WORK ITEM:
Exactly as written, give back every record below.

AVAILABLE RECORDS:
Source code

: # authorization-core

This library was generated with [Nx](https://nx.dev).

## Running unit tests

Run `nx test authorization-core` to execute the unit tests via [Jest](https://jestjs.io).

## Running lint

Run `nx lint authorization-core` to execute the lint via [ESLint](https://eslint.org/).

ANSWER TO THIS EXERCISE:
Source code

: # authorization-core

This library was generated with [Nx](https://nx.dev).

## Running unit tests

Run `nx test authorization-core` to execute the unit tests via [Jest](https://jestjs.io).

## Running lint

Run `nx lint authorization-core` to execute the lint via [ESLint](https://eslint.org/).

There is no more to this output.